Born in Calexico, California on May 8, 1940, Delgado became interested in acting and the performing arts in high school. Delgado began acting professionally in 1968, becoming a major figure in the California theatre scene. His first onscreen role was in 1968's Canción de la Raza, and he would go on to join the cast of Angie's Garage, a children's series geared towards Mexican-American children. Just a year later, Delgado was brought on for the third season of Sesame Street, in hopes of increasing the diversity onscreen and helping the young viewers learn Spanish. Delgado's role, which was the first human addition to the original cast, was as Luis Rodriguez, the owner of Sesame Street's repair store, named "The Fix-It Shop".
Delgado's portrayal of Luis became a staple of Sesame Street, with the character even getting engaged and married to Maria (Sonia Manzano) in a storyline during the show's nineteenth season in 1988.
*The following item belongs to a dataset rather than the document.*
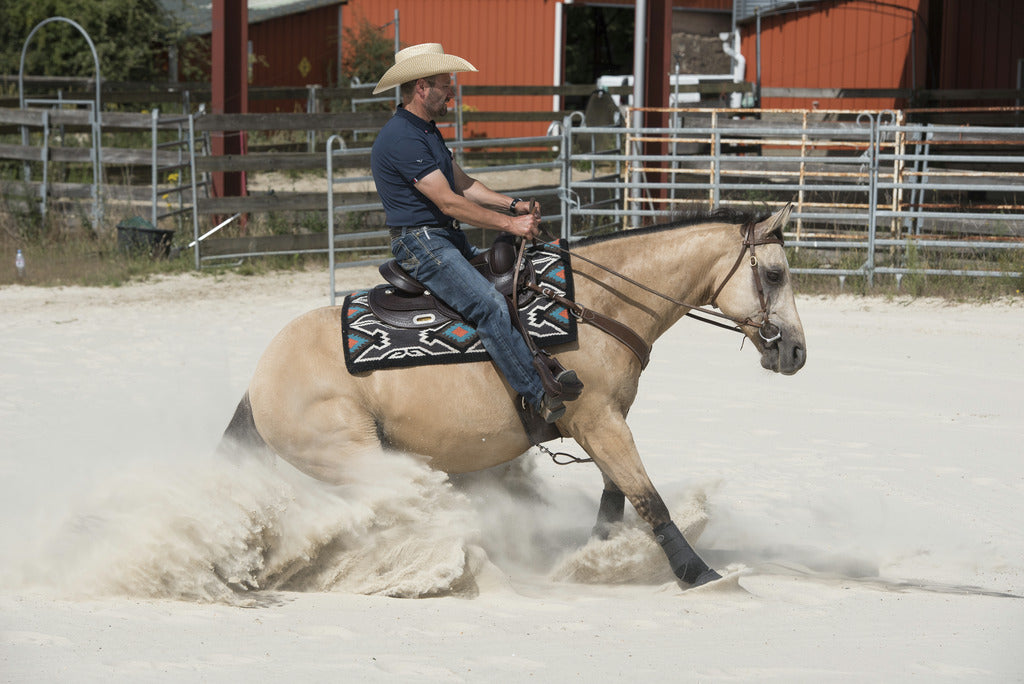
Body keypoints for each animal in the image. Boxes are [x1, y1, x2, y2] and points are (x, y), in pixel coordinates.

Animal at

"Up until that time, the inclusion of people of color on television was very minimal," Delgado explained in a 2021 interview with SamTweedle.com. "There was some success in integration on some of the networks, but there was not a concerted effort to go out and find people of color to be on shows. So, when it came around that time that Sesame Street happened, the people who created the show were very liberal and saw that there was a need for inclusion, and especially for children. Initially, Sesame Street was directed at African American kids in a neighborhood in New York, and from there it spread across the country. It was one of the first television shows, and especially children's shows, which showed people of all different colors and backgrounds together on television. Sesame Street was like an explosion of culture. The show was created by Joan Ganz Cooney, and then there was John Stone who was the producer, writer and director on the show, and who was the main person who wanted to show inclusion on the street. He wanted to make it a neighborhood with all types of people living together with different colors and languages and who dressed in different ways, which was being broadcast to children, who are seeing the world the way that it was."
Outside of Sesame Street, Delgado continued to act in theater and on screen, with a notable recurring role on Lou Grant, and appearances on The Get Down, House of Cards, and Law & Order: Criminal Intent. He also lent his voice to the video games Red Dead Revolver and Red Dead Redemption II. He also had a penchant for music, performing with the band Pink Martini.
In addition to acting, Delgado was known for his humanitarian work, with himself and Carol serving on the Board of Directors for the LGBTQ+ activism center Bayard Rustin Center for Social Justice. He also served as the coordinator of the Children's Television Workshop's Bilingual Task Force,
Our thoughts are with Delgado's family, friends, and fans at this time.